Transcribe the material below word for word, beginning with its first line and continuing through the line that contains "La valeur d’un produit ne réside pas uniquem", with that line included.

※ ※ ※

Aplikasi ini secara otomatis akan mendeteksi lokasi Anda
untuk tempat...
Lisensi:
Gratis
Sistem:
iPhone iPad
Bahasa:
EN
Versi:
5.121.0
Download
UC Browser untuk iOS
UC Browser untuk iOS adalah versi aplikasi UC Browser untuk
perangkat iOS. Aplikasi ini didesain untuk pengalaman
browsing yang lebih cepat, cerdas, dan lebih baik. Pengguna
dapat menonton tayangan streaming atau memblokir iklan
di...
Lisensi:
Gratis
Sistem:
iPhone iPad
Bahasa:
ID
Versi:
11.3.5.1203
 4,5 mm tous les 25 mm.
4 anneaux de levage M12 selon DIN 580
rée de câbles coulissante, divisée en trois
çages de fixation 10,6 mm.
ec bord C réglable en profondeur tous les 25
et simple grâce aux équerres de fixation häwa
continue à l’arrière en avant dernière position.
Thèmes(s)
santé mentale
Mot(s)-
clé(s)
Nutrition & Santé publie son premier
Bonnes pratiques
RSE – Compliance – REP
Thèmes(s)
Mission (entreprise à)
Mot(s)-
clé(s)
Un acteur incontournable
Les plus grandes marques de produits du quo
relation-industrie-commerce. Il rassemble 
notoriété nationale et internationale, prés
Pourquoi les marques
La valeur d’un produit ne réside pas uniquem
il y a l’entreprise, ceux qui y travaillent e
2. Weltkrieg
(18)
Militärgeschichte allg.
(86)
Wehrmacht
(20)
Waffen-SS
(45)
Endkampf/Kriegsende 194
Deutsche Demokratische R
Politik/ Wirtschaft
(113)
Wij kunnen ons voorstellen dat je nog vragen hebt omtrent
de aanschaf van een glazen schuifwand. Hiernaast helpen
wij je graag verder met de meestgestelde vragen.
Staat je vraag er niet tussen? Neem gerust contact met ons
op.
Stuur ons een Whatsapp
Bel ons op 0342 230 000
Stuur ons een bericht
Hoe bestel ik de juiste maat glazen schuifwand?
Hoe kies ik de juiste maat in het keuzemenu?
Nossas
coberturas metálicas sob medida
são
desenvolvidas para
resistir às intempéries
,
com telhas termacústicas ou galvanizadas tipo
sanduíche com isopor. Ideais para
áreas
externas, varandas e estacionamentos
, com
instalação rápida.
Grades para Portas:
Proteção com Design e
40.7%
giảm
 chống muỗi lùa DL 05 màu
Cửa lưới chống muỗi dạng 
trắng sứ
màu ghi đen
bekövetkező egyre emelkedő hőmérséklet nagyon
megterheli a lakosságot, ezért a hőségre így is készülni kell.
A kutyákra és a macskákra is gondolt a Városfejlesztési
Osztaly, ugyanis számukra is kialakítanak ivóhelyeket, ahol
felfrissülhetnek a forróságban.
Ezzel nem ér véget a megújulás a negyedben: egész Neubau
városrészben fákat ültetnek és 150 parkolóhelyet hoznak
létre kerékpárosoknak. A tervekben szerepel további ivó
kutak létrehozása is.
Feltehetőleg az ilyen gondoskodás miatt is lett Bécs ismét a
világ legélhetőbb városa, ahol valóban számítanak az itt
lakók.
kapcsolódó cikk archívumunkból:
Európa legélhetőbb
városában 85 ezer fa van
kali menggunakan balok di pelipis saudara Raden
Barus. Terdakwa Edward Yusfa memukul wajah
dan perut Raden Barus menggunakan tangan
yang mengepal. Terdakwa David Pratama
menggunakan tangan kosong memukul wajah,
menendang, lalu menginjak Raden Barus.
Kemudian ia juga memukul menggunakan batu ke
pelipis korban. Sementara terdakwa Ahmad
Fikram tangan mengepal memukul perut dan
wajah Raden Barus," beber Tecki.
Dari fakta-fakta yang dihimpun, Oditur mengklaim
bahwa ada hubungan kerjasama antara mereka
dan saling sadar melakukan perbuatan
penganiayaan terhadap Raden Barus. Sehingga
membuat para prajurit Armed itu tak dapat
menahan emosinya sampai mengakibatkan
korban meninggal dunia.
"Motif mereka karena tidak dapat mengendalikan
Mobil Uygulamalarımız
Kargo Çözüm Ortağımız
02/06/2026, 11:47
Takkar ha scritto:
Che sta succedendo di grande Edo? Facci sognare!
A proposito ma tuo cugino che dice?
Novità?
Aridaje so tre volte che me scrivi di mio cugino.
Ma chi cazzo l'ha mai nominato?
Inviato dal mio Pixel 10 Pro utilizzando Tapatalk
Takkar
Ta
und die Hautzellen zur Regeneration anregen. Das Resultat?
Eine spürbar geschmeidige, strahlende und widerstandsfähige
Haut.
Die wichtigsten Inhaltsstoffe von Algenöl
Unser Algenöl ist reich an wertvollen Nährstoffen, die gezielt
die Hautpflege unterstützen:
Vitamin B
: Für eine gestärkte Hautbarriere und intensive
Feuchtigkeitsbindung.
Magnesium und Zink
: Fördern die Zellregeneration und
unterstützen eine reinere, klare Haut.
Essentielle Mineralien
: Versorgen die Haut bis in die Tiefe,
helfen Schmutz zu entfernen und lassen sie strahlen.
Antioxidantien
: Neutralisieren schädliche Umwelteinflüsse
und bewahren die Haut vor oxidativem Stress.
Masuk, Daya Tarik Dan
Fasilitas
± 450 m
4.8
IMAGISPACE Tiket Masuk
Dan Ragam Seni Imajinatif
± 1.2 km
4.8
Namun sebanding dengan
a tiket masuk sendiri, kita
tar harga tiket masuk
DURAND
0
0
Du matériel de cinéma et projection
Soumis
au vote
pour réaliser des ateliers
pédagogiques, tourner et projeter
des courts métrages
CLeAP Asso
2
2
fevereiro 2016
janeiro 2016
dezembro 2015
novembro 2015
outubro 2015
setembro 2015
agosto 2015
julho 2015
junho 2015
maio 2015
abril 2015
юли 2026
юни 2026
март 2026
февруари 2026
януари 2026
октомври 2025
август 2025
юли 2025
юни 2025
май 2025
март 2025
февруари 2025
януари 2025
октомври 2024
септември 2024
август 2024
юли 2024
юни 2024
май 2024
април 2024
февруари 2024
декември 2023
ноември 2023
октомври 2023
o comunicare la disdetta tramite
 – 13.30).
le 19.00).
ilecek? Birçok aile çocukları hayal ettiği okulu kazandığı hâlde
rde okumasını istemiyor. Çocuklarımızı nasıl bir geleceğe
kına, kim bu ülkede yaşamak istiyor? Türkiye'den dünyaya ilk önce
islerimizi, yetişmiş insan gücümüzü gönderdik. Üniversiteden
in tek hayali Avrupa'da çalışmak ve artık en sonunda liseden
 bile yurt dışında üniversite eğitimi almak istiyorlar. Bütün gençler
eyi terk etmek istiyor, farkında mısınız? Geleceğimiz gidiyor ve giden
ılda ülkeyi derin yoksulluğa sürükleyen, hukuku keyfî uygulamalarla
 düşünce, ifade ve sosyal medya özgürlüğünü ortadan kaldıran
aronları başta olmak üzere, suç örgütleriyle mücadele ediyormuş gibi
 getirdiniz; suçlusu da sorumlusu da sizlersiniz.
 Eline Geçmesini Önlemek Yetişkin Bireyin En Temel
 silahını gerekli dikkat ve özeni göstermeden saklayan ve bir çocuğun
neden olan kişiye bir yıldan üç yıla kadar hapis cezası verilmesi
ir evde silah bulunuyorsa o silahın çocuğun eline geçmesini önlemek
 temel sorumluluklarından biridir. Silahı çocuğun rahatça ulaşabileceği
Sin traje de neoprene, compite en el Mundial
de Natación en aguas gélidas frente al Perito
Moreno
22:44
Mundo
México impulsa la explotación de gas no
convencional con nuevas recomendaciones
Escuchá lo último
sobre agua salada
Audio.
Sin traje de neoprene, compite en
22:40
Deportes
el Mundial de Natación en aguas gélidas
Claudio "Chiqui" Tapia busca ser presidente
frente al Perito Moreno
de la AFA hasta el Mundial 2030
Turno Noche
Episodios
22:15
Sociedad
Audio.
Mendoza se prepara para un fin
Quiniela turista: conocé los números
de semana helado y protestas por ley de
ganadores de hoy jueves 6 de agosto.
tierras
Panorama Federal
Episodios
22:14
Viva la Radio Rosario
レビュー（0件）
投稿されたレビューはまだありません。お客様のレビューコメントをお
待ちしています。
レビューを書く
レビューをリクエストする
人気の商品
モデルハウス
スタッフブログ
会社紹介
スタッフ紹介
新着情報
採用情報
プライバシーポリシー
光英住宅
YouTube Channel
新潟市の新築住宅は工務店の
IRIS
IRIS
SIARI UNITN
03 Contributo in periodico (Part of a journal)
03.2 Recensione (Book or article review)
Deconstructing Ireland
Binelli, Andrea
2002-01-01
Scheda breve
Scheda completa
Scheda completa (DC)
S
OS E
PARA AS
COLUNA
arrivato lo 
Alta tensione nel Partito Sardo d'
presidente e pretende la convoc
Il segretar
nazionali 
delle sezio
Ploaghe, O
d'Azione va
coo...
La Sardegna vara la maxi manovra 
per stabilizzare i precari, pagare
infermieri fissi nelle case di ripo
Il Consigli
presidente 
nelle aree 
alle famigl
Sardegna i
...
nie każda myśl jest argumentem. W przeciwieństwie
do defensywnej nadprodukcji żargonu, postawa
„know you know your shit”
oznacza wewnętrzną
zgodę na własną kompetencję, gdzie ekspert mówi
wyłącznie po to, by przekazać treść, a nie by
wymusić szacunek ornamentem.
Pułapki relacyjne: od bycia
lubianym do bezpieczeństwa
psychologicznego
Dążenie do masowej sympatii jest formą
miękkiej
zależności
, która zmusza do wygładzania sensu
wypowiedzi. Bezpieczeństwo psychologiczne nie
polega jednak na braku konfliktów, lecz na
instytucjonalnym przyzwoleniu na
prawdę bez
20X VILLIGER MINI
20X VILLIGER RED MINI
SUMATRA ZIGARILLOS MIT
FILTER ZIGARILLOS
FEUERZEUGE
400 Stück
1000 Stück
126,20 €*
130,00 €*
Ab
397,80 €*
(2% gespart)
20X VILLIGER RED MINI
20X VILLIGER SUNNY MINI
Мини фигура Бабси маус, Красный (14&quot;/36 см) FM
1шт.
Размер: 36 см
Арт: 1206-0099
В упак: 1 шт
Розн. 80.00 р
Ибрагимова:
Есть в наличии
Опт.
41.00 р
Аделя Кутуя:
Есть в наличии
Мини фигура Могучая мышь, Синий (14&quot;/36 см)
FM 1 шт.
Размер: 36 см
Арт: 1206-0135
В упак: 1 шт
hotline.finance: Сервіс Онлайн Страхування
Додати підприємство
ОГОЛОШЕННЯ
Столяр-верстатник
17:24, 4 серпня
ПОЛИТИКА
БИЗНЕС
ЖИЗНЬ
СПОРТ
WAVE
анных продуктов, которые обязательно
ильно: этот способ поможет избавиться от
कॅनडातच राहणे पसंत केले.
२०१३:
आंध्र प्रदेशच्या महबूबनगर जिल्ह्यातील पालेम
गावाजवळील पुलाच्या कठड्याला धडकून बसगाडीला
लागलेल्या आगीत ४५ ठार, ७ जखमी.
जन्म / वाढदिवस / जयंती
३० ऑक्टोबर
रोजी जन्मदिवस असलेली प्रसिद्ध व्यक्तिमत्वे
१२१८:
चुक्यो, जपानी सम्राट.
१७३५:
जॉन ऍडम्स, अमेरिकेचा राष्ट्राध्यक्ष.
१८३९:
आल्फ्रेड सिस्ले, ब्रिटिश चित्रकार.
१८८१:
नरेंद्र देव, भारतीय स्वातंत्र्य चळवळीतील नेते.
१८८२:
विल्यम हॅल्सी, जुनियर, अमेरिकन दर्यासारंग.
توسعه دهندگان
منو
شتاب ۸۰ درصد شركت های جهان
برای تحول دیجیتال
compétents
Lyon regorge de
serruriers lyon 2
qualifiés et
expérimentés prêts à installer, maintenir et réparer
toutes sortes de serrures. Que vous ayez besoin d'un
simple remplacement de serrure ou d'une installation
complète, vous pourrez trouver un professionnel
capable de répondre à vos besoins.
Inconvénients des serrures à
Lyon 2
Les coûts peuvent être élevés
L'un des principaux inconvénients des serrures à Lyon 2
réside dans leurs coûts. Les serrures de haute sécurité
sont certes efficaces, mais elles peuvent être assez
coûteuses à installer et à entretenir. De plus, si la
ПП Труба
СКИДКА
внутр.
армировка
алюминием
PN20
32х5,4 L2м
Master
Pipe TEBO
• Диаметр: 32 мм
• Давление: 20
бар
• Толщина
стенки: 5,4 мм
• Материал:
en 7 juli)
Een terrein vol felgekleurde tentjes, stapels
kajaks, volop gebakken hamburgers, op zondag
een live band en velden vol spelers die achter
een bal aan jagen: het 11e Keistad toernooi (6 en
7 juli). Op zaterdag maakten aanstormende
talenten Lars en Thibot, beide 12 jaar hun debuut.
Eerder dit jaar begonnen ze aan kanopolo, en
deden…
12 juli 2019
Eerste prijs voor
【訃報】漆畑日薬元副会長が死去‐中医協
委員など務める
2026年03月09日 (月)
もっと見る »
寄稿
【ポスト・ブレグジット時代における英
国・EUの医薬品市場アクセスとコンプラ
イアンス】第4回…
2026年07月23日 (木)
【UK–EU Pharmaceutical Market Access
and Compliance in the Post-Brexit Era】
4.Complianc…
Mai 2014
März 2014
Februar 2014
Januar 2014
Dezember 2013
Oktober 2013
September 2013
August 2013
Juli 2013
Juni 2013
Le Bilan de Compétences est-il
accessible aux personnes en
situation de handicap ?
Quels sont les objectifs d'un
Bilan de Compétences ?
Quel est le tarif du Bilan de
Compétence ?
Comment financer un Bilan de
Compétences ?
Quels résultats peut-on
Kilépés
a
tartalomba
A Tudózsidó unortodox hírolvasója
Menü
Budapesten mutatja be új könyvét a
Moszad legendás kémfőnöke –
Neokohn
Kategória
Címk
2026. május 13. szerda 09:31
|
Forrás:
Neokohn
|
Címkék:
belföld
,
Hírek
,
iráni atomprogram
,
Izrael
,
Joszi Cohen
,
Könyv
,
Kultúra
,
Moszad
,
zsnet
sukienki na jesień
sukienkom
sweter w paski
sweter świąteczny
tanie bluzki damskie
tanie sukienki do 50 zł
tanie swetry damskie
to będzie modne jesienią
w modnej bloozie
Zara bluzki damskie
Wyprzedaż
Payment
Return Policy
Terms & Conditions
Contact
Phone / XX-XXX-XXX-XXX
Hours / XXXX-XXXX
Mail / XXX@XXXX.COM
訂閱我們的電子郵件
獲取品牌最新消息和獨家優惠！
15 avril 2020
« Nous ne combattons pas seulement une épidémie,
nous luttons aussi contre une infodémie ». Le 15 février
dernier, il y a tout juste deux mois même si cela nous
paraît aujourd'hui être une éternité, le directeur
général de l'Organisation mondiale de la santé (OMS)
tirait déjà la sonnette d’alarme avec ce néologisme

※ ※ ※

> ANSWER TO THE EXERCISE:
Aplikasi ini secara otomatis akan mendeteksi lokasi Anda
untuk tempat...
Lisensi:
Gratis
Sistem:
iPhone iPad
Bahasa:
EN
Versi:
5.121.0
Download
UC Browser untuk iOS
UC Browser untuk iOS adalah versi aplikasi UC Browser untuk
perangkat iOS. Aplikasi ini didesain untuk pengalaman
browsing yang lebih cepat, cerdas, dan lebih baik. Pengguna
dapat menonton tayangan streaming atau memblokir iklan
di...
Lisensi:
Gratis
Sistem:
iPhone iPad
Bahasa:
ID
Versi:
11.3.5.1203
 4,5 mm tous les 25 mm.
4 anneaux de levage M12 selon DIN 580
rée de câbles coulissante, divisée en trois
çages de fixation 10,6 mm.
ec bord C réglable en profondeur tous les 25
et simple grâce aux équerres de fixation häwa
continue à l’arrière en avant dernière position.
Thèmes(s)
santé mentale
Mot(s)-
clé(s)
Nutrition & Santé publie son premier
Bonnes pratiques
RSE – Compliance – REP
Thèmes(s)
Mission (entreprise à)
Mot(s)-
clé(s)
Un acteur incontournable
Les plus grandes marques de produits du quo
relation-industrie-commerce. Il rassemble 
notoriété nationale et internationale, prés
Pourquoi les marques
La valeur d’un produit ne réside pas uniquem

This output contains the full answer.